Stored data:
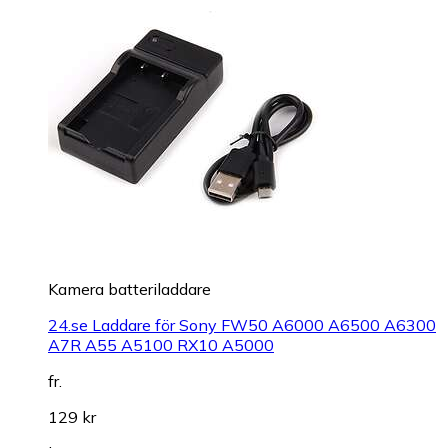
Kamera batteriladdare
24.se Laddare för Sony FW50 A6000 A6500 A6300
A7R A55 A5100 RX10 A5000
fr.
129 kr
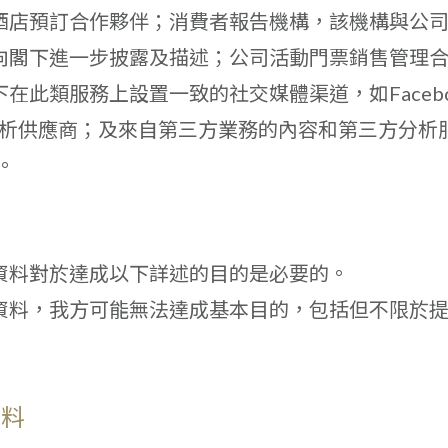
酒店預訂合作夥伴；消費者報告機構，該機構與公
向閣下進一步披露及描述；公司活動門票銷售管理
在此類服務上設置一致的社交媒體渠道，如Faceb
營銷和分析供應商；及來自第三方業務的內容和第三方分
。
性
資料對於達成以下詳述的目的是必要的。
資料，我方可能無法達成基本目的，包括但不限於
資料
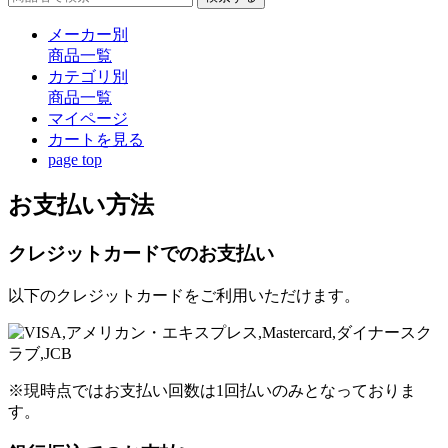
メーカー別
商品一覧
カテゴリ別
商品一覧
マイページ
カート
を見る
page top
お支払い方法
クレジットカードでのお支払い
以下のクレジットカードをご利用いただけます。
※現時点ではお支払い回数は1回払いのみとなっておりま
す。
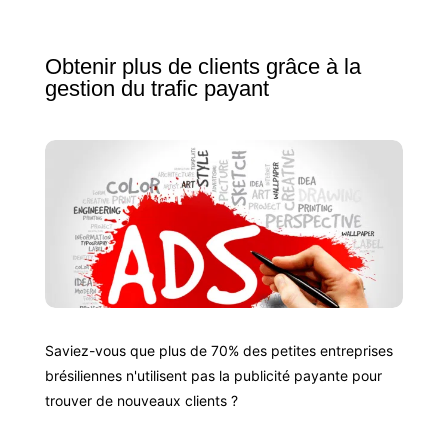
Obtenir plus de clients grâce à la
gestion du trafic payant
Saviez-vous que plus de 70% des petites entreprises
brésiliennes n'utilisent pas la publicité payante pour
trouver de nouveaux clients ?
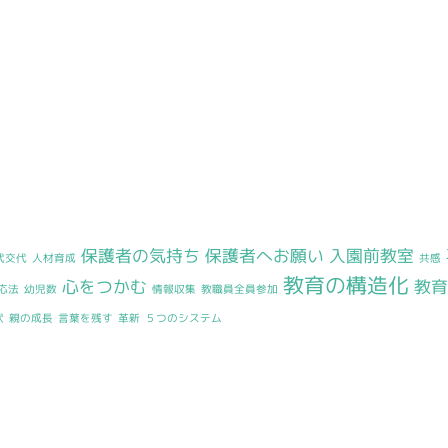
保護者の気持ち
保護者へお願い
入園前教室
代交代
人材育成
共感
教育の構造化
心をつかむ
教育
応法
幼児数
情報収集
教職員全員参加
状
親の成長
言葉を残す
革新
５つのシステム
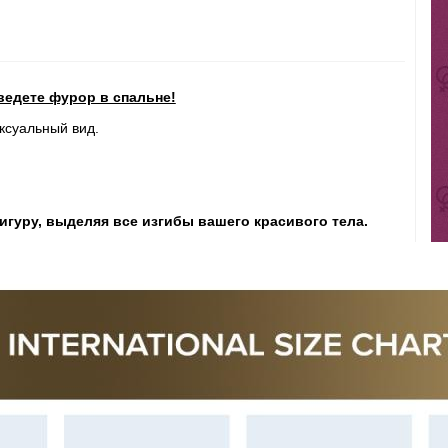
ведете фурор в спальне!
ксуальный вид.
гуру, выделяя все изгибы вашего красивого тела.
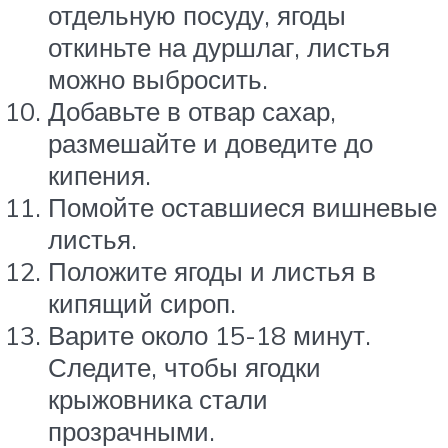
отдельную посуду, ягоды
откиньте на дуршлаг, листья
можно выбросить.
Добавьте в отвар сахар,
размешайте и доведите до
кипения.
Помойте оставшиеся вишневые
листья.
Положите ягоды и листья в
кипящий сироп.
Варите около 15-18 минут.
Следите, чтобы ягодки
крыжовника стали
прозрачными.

Exercise details: Rewrite the stretch from the line containing "Obtenir plus de clients grâce à la" through the final line of the stored data, replacing "листья" with "веточки" and leaving everything else unchanged. Return only those lines, and leave the pictures out.

Output below:
Obtenir plus de clients grâce à la
gestion du trafic payant
Saviez-vous que plus de 70% des petites entreprises
brésiliennes n'utilisent pas la publicité payante pour
trouver de nouveaux clients ?
保護者の気持ち
保護者へお願い
入園前教室
代交代
人材育成
共感
教育の構造化
心をつかむ
教育
応法
幼児数
情報収集
教職員全員参加
状
親の成長
言葉を残す
革新
５つのシステム
ведете фурор в спальне!
ксуальный вид.
гуру, выделяя все изгибы вашего красивого тела.
отдельную посуду, ягоды
откиньте на дуршлаг, веточки
можно выбросить.
Добавьте в отвар сахар,
размешайте и доведите до
кипения.
Помойте оставшиеся вишневые
веточки.
Положите ягоды и веточки в
кипящий сироп.
Варите около 15-18 минут.
Следите, чтобы ягодки
крыжовника стали
прозрачными.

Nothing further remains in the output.